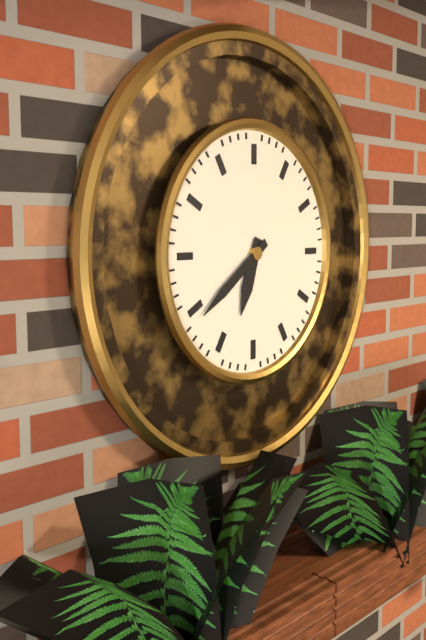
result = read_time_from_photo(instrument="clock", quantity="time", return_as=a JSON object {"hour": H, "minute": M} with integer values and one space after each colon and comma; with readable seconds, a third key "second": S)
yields {"hour": 6, "minute": 39}
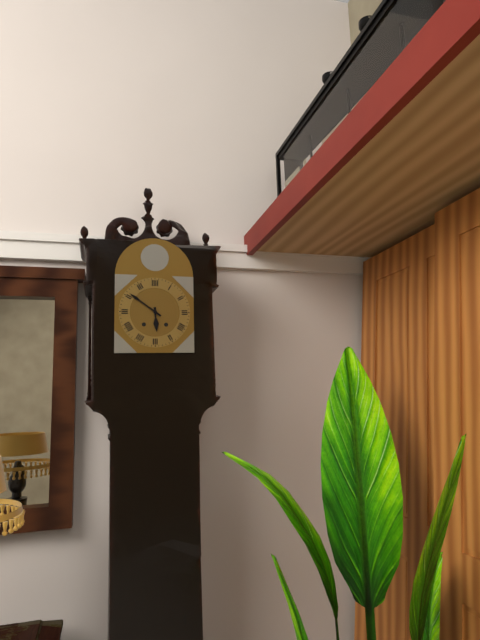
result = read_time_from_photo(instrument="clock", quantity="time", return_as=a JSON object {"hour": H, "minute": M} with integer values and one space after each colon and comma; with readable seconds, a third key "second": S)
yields {"hour": 5, "minute": 51}
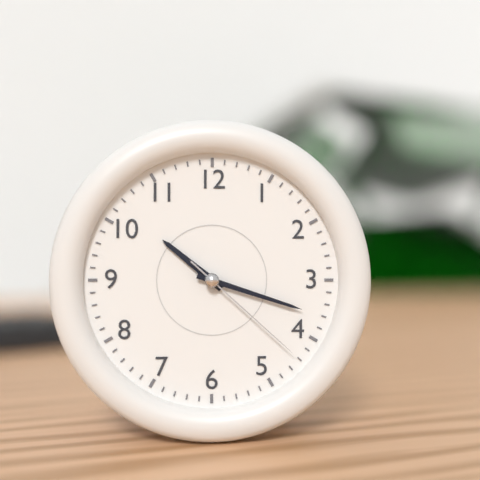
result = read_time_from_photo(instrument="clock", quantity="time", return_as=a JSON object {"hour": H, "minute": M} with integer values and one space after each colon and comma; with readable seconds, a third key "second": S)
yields {"hour": 10, "minute": 18, "second": 22}
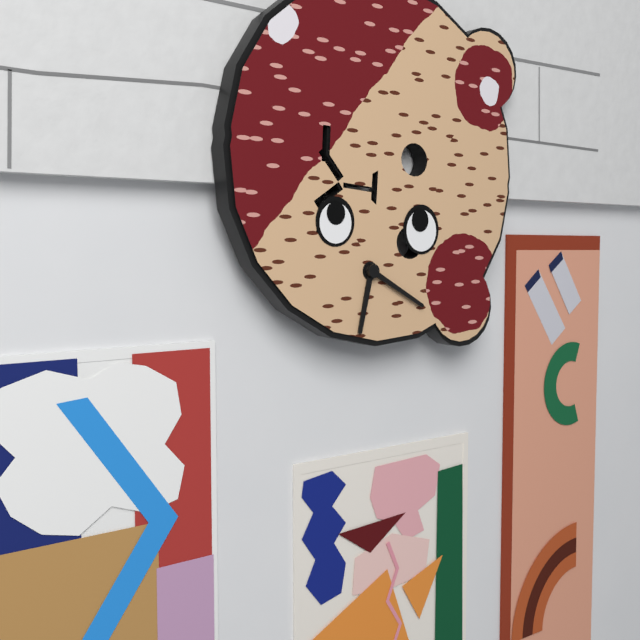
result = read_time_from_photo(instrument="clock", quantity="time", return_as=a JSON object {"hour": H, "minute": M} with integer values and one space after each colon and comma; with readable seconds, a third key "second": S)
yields {"hour": 6, "minute": 19}
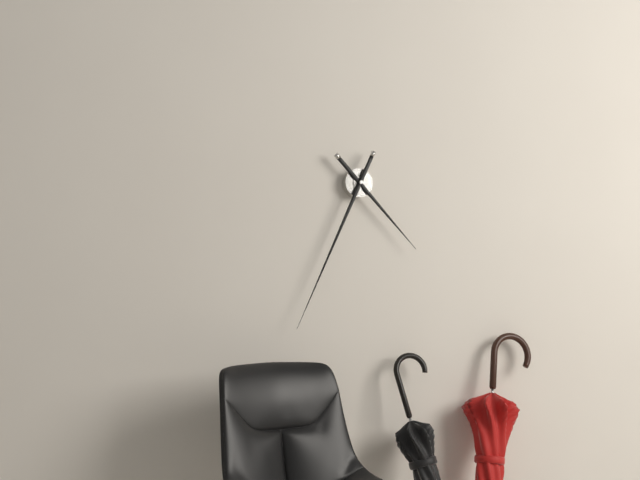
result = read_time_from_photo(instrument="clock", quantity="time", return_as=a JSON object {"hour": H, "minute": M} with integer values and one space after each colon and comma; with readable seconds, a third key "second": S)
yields {"hour": 4, "minute": 34}
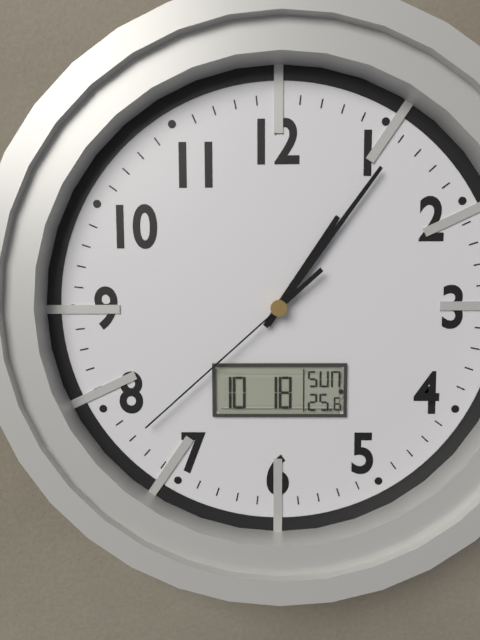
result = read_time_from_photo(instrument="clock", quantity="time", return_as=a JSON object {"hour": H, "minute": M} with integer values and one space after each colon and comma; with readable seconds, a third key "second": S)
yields {"hour": 1, "minute": 6, "second": 38}
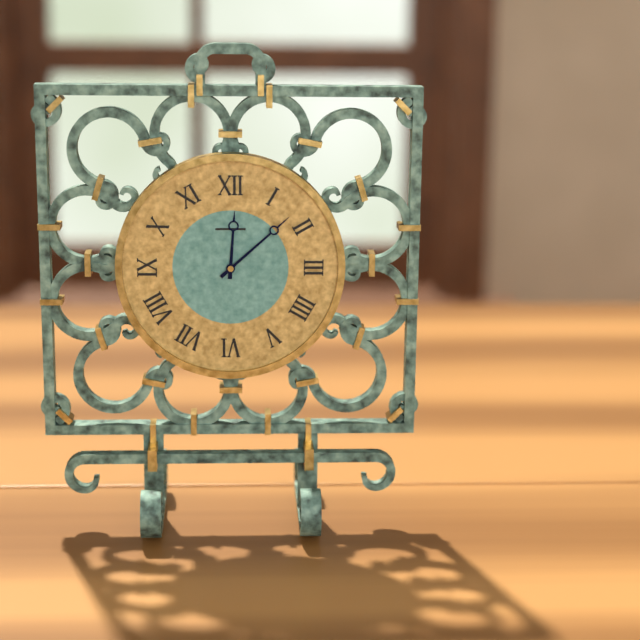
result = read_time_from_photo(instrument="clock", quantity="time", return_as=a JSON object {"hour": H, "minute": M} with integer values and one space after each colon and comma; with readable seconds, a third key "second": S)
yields {"hour": 12, "minute": 8}
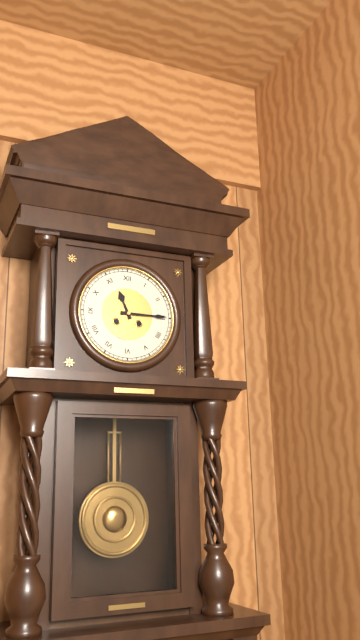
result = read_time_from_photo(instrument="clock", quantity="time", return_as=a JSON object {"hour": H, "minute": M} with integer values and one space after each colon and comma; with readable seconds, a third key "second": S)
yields {"hour": 11, "minute": 15}
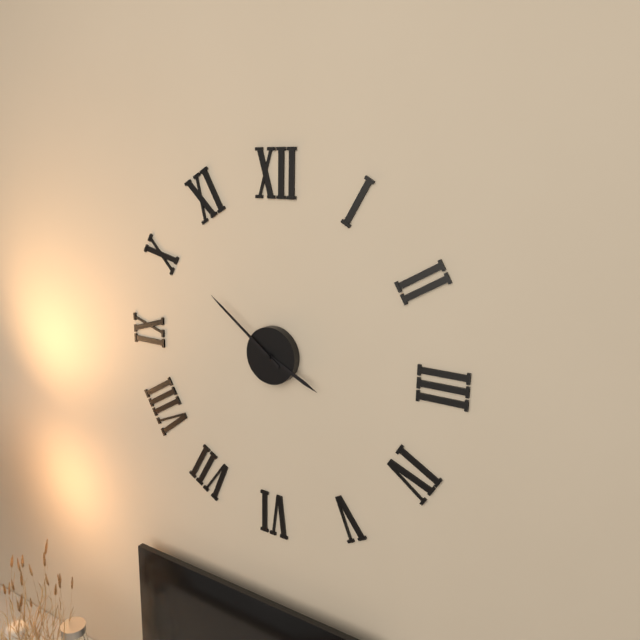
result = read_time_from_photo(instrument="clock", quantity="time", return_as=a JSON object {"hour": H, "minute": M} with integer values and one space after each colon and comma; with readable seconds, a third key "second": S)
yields {"hour": 3, "minute": 51}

Task goal - Please gather every line above that contains the word "yields", copying each in full. Case matters.

The output -
yields {"hour": 6, "minute": 39}
yields {"hour": 5, "minute": 51}
yields {"hour": 10, "minute": 18, "second": 22}
yields {"hour": 6, "minute": 19}
yields {"hour": 4, "minute": 34}
yields {"hour": 1, "minute": 6, "second": 38}
yields {"hour": 12, "minute": 8}
yields {"hour": 11, "minute": 15}
yields {"hour": 3, "minute": 51}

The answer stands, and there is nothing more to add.